An experimental drug slowed triple-negative breast cancer in mice by flooding tumour cells with toxic fats.
Triple-negative breast cancer lacks three common drug targets, making it one of the hardest-to-treat and most aggressive forms of the disease.
The compound, known as DH20931, appears to push cancer cells past their limits by triggering a surge in ceramides, fat-like molecules that place the cells under intense stress until they self-destruct.
In lab experiments, the drug also made standard chemotherapy more effective. When combined with doxorubicin, researchers were able to reduce the dose needed to kill cancer cells by about fivefold.
The drug targets an enzyme known as CerS2 to sharply increase production of these lipids and stress cancer cells. Healthy cells, by contrast, showed lower sensitivity to the drug in lab tests.
While the early results are promising, further preclinical and clinical trials would still be needed to determine the safety and effectiveness of DH20931 in humans.
Satya Narayan, a professor in the University of Florida’s College of Medicine, led the study with an international group of collaborators.
The researchers published their results on human-derived tumours on 21 April and presented their findings on combination therapy at the annual meeting of the American Association for Cancer Research in San Diego.
Narayan likened the drug’s effects to a home’s electrical system handling a power surge.
While healthy cells act like a properly grounded and installed circuit, cancer cells are more like a jumble of mismatched wires and faulty fuses. DH20931 overwhelms cells not with electricity, but with fats.
He said: “When that surge goes into the cancer cells, they cannot handle the amount of power they are getting.
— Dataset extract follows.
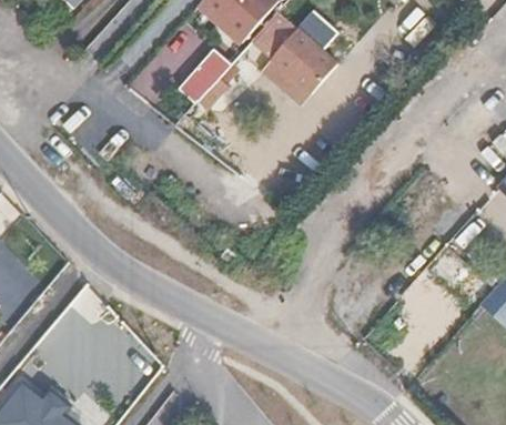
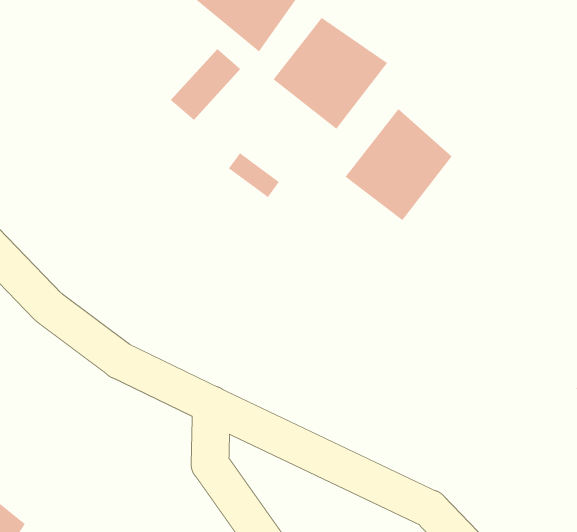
building: none -> [345,108,452,221]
The fuses burn out, the cell can’t handle the surge and it dies.”
The compound was developed at the University of Florida in the lab of Sukwong Hong.
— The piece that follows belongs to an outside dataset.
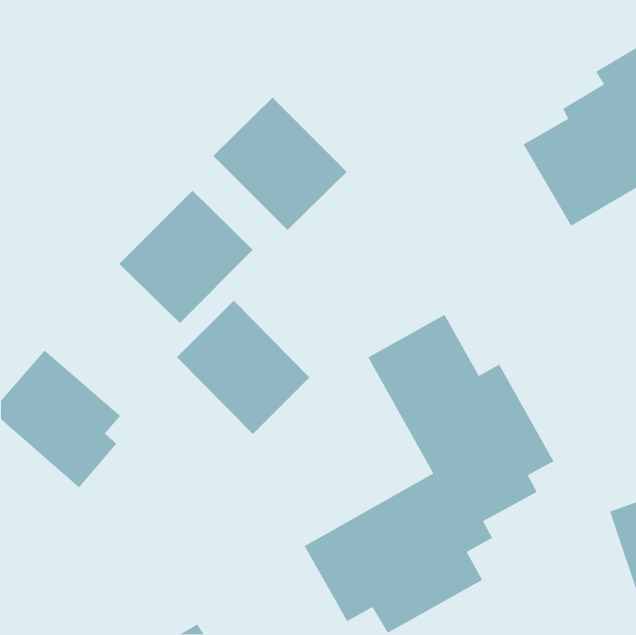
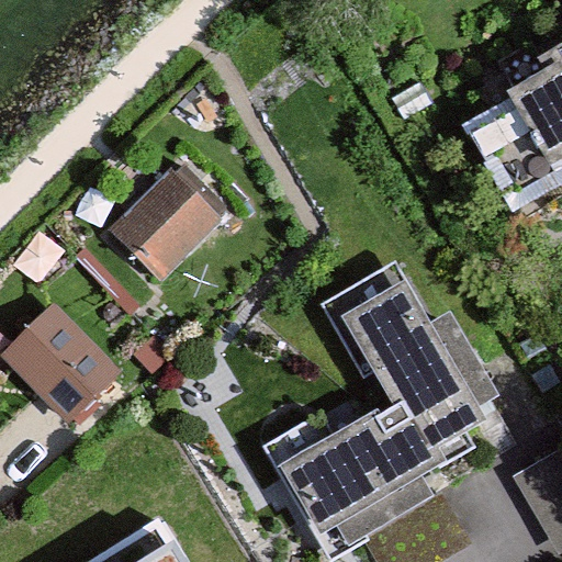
building: [212,97,348,231] -> none
building: [176,300,310,435] -> none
Hong, now a professor at the Gwangju Institute of Science and Technology in South Korea, created DH20931 as one of many drug candidates tested for efficacy in Narayan’s lab.
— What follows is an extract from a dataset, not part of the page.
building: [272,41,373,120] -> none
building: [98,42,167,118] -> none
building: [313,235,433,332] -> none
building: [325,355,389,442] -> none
In the study, researchers implanted human triple-negative breast cancer tumours into mice and treated them with DH20931.
The drug significantly slowed tumour growth without causing noticeable weight loss or signs of toxicity in the animals. In separate lab experiments, it also showed activity against other breast cancer subtypes.
In addition to increasing lipid levels, DH20931 triggers a second stress signal by flooding cells with calcium.
Together, these effects disrupt the mitochondria, the structures that produce a cell’s energy, ultimately leading to cell death.
Narayan said: “It does not just follow one pathway but it goes through multiple pathways. It’s a two-hit hypothesis.
“These pathways are common in all breast cancer types and other solid tumours, so we think this drug can be useful not only in triple-negative breast cancer but potentially other cancers as well.”